■ Goal
Copy out the following lines word for word, omitting the pictures.

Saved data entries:
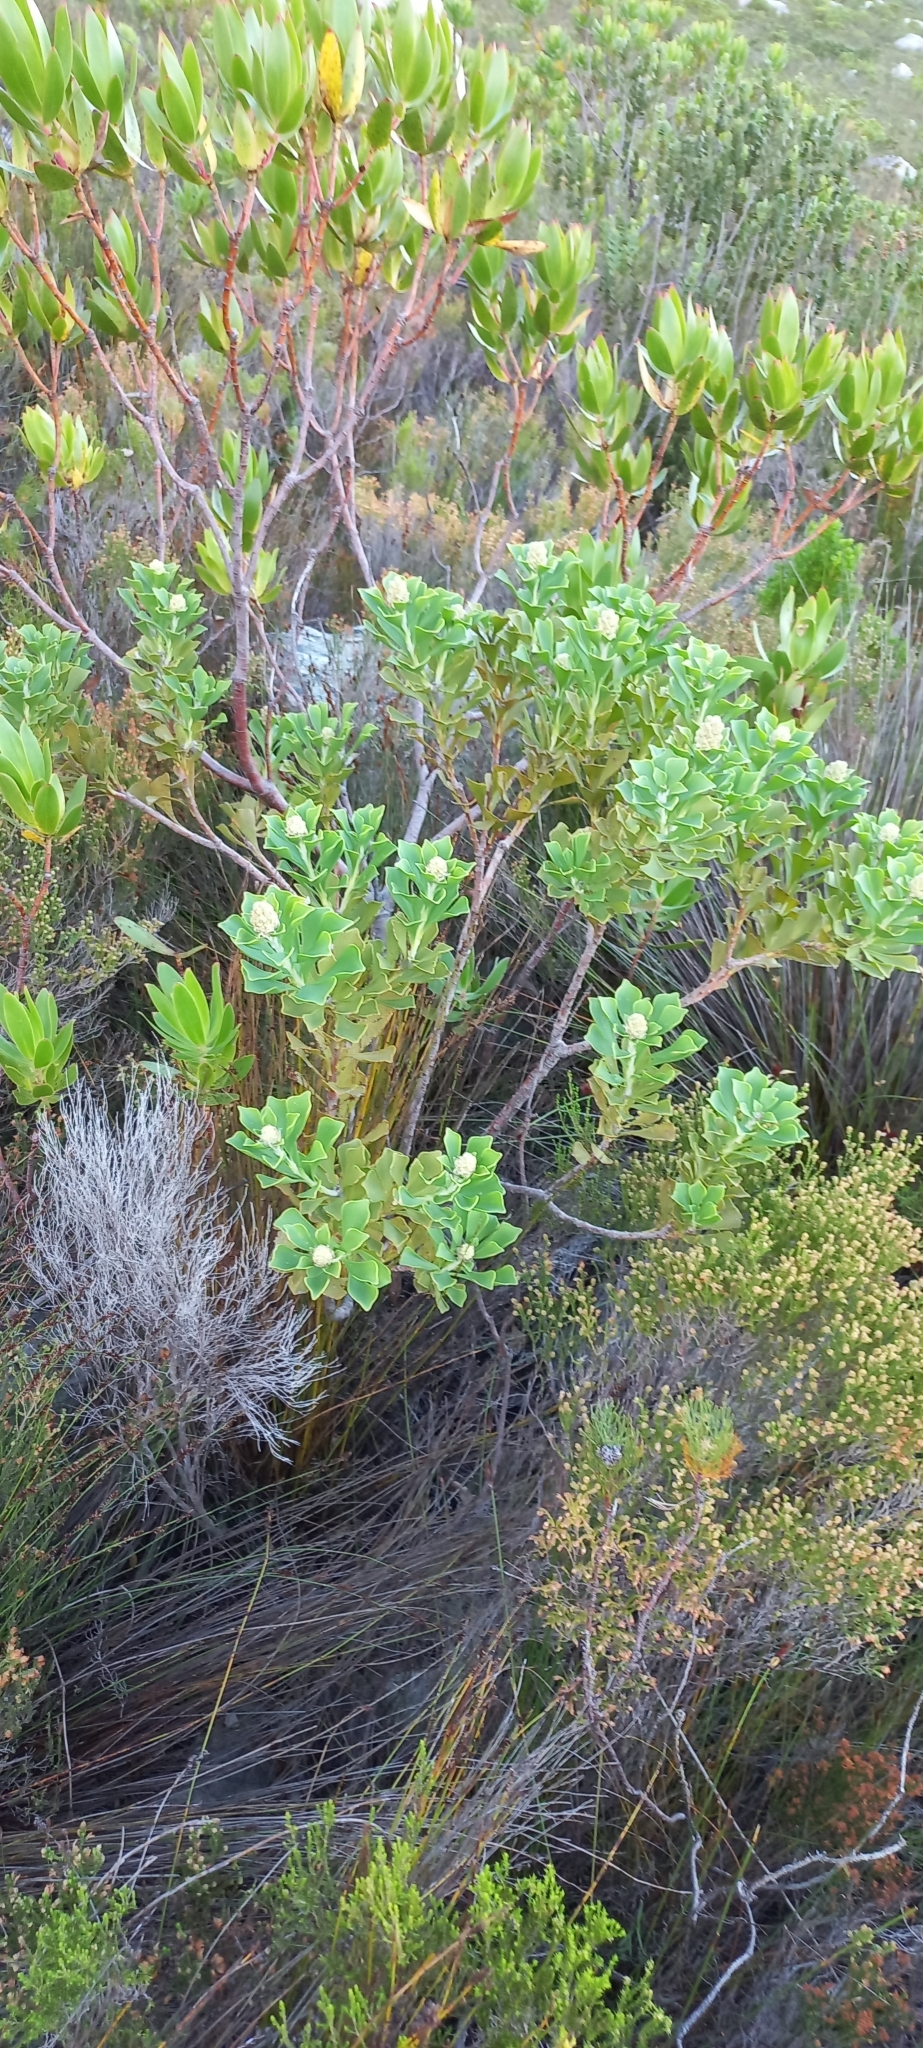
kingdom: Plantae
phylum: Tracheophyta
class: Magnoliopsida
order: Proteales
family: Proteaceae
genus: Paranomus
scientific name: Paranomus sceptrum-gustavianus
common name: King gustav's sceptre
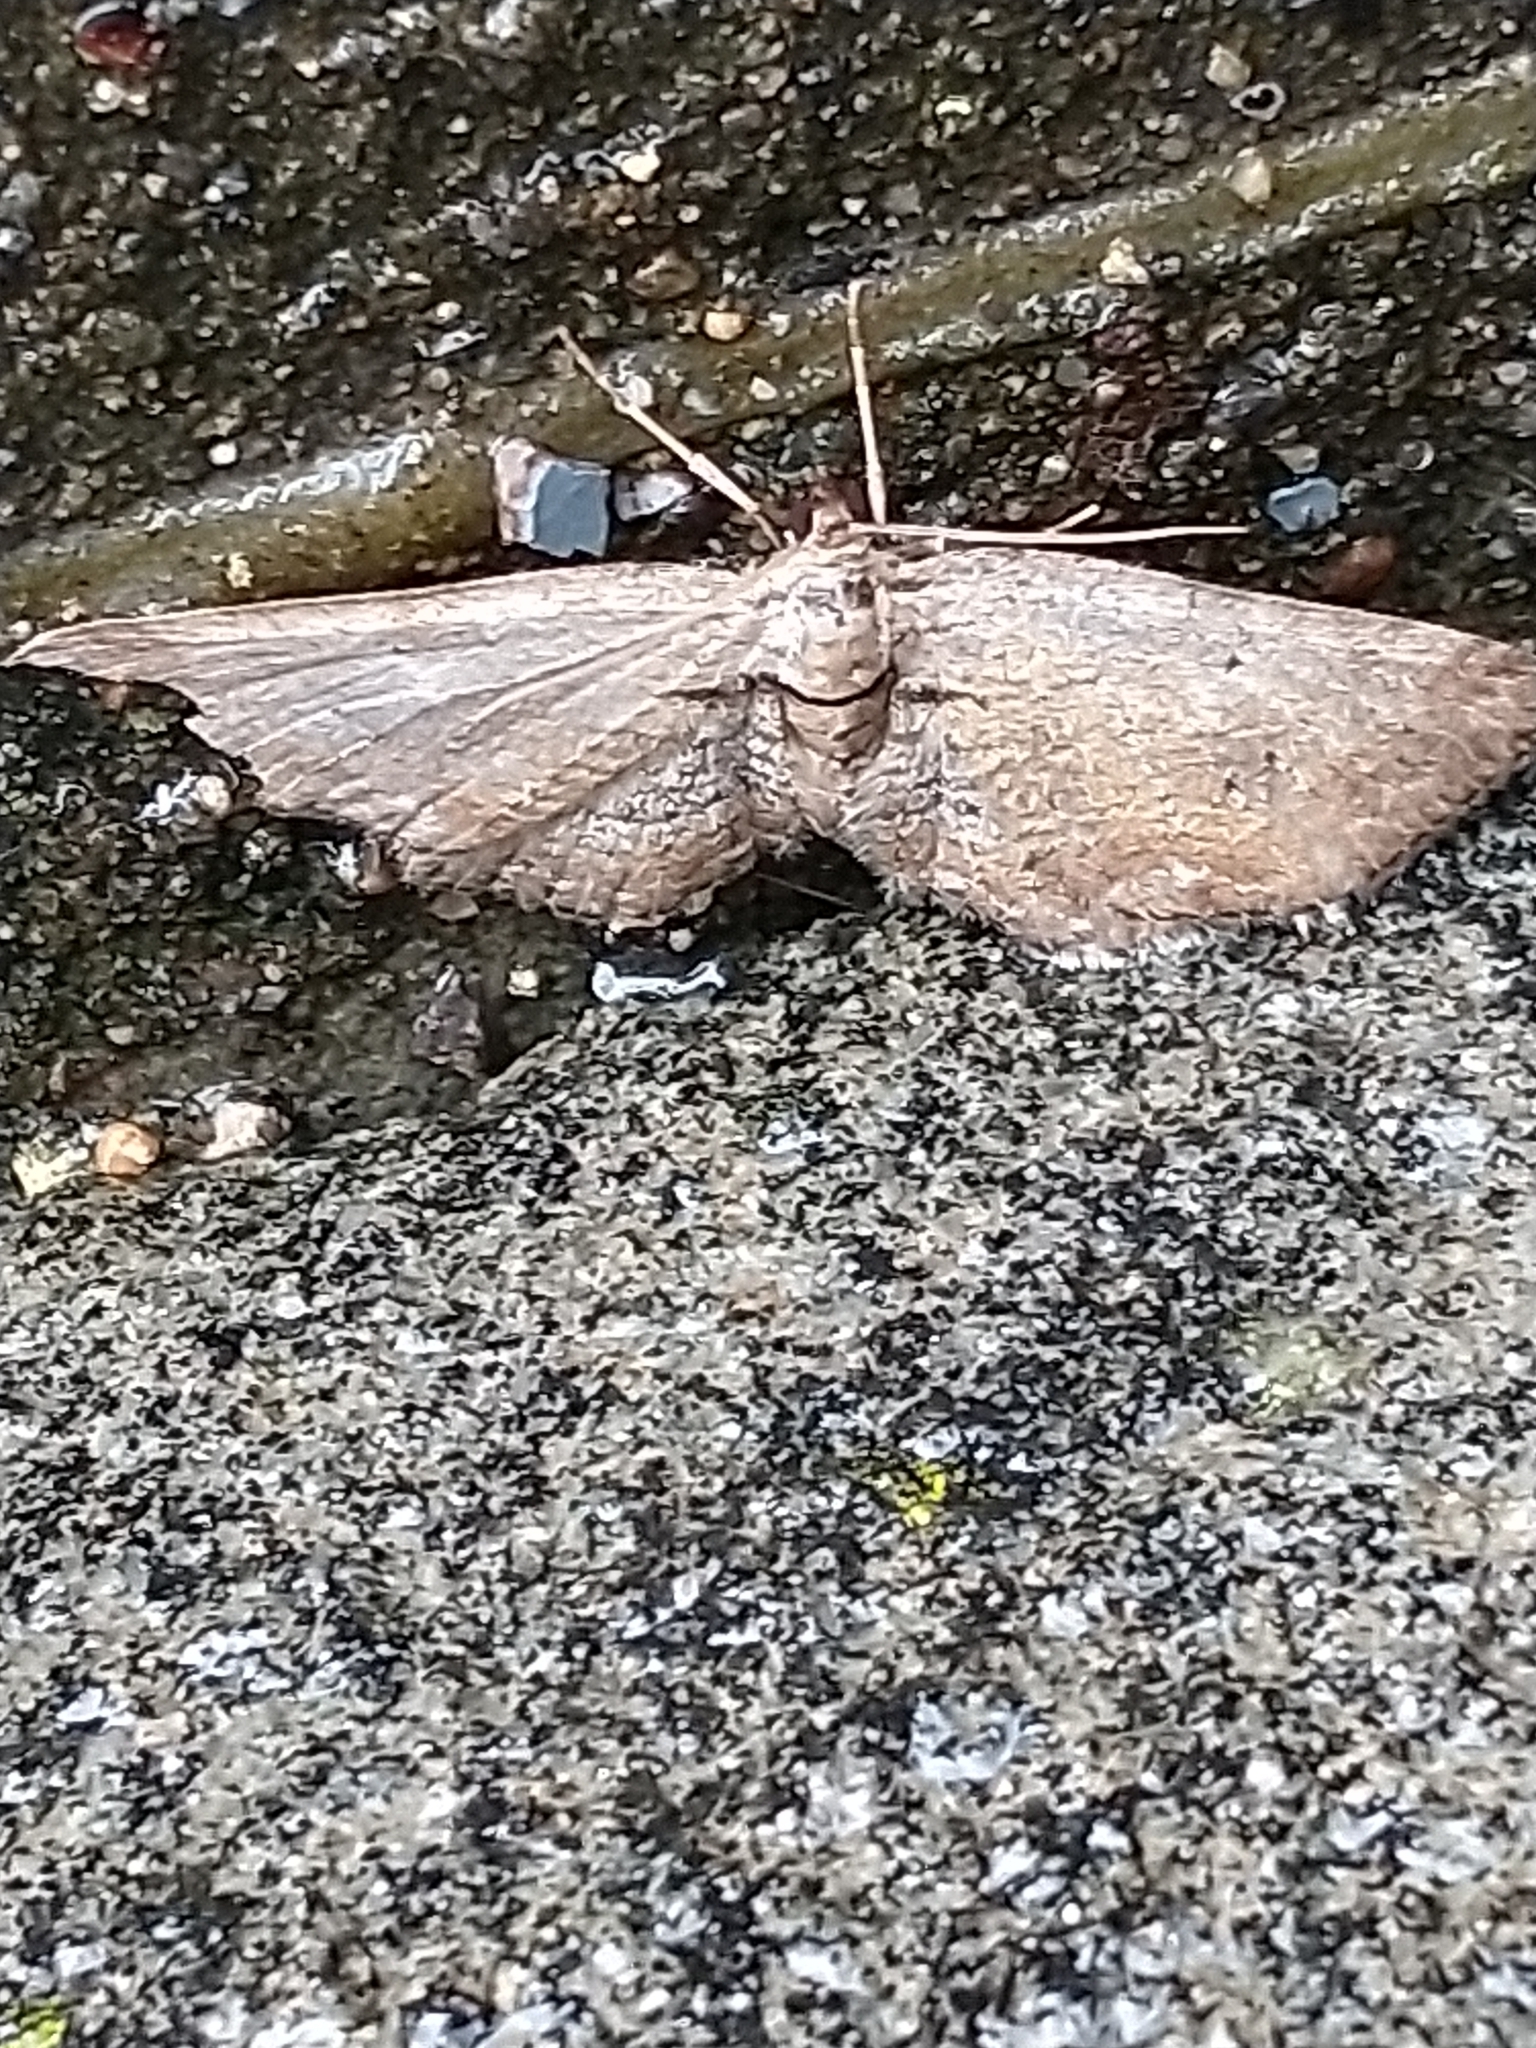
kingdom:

■ Final result
kingdom: Plantae
phylum: Tracheophyta
class: Magnoliopsida
order: Proteales
family: Proteaceae
genus: Paranomus
scientific name: Paranomus sceptrum-gustavianus
common name: King gustav's sceptre
kingdom:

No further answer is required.